Importantly, the firm has channeled nearly $900 million into rural communities, supporting over 17,000 jobs and attracting an estimated $1.3 billion in follow-on private capital. Their investment thesis bridges public-private incentives—Opportunity Zones, New Markets Tax Credits, and state-specific programs—to direct capital where it’s most needed.

Rural Communities and the Missed OZ Opportunity

Jonathan notes that while the Opportunity Zone incentive was designed to benefit both urban and rural communities, only about 8% of OZ capital has reached rural tracts, despite these areas representing roughly 23% of all designated zones. This underutilization points to deep structural barriers in OZ legislation that disproportionately disadvantage rural and small-town businesses—particularly those without a real estate development angle.

He recaps the tone of the Opportunity Zone Policy Summit in Washington DC, where bipartisan support for small business investment reforms was on full display. The event—hosted by Sen. Tim Scott’s Great Opportunity Policy Inc.—featured voices across the political spectrum and executive agencies, including HUD Secretary Scott Turner and staff from Secretary Bessent’s team, all voicing support for making OZs more inclusive of business investment.

Why OZs Don’t Work for Businesses (Yet)

Jonathan outlines two major technical flaws in the current Opportunity Zone statute that effectively lock out the majority of real operating businesses from accessing OZ equity:

1. Interim Gains and Reinvestment Penalties

Unlike real estate projects that can hold assets for 10+ years, many business investments—especially in venture, manufacturing, or services—require shorter hold periods and liquidity events. Under current law, if an OZ fund exits an investment early, investors must recognize a capital gain on the sale, losing the 10-year tax-free growth benefit unless they liquidate the entire fund.

This structure disincentivizes capital recycling and undermines the economics of portfolio investing. Jonathan argues for a statutory fix that would allow funds to reinvest proceeds from interim exits without resetting the 10-year clock, preserving the full OZ benefit for long-term investors.

2. The “Good Assets” Test

To qualify as an OZ business, at least 70% of a company’s tangible property must meet rigid criteria (e.g., acquired after 2017, new or substantially improved, used within the zone). However, most existing small businesses—particularly those already operating in these communities—fail this test due to legacy assets, equipment, or prior ownership structures.

Jonathan shares the example of a rural manufacturer that would need to triple its asset base to meet compliance, simply because its equipment was purchased before the OZ program existed. He proposes eliminating this arbitrary test and replacing it with a commonsense standard: capital must flow into the business and not be used for affiliate buyouts or owner windfalls.
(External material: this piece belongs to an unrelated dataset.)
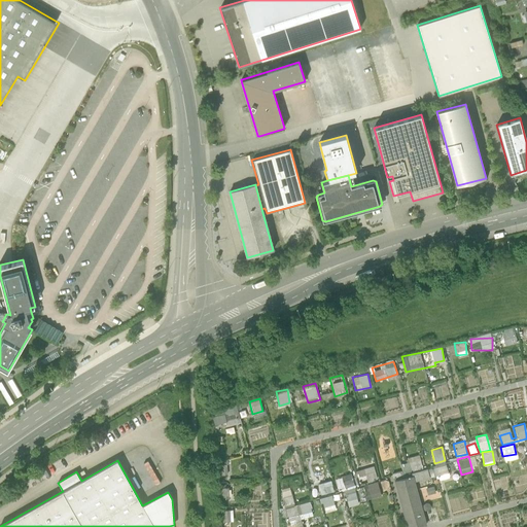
[(365,475),(367,482),(377,480),(374,465),(355,470),(357,477),(365,475)]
Practical Fixes, Not Expansion

Importantly, Jonathan stresses that these proposals aren’t about expanding OZs, but about making them work as originally intended. Advantage Capital isn’t lobbying for new carve-outs, loopholes, or speculative perks. Instead, they’re calling for two surgical fixes—interim gain relief and asset test removal—that would unlock thousands of business investments already aligned with the spirit of the program.

He adds that these changes could be enacted with minimal fiscal cost and no significant increase in IRS enforcement complexity—an attractive proposition for lawmakers seeking bipartisan wins in a tightly contested Senate.

Why Now Matters

The timing of the conversation is critical. With the House bill already passed, the Senate is preparing to write its own OZ 2.0 provisions. The window to influence policy is now. Jonathan encourages stakeholders—especially fund managers, CDFIs, and mission-aligned investors—to engage directly with legislators to advocate for these improvements.

These modest reforms could reposition Opportunity Zones not just as a real estate vehicle, but as a nationwide engine for entrepreneurship, manufacturing, and middle-class job creation in communities that have been systematically underinvested for decades.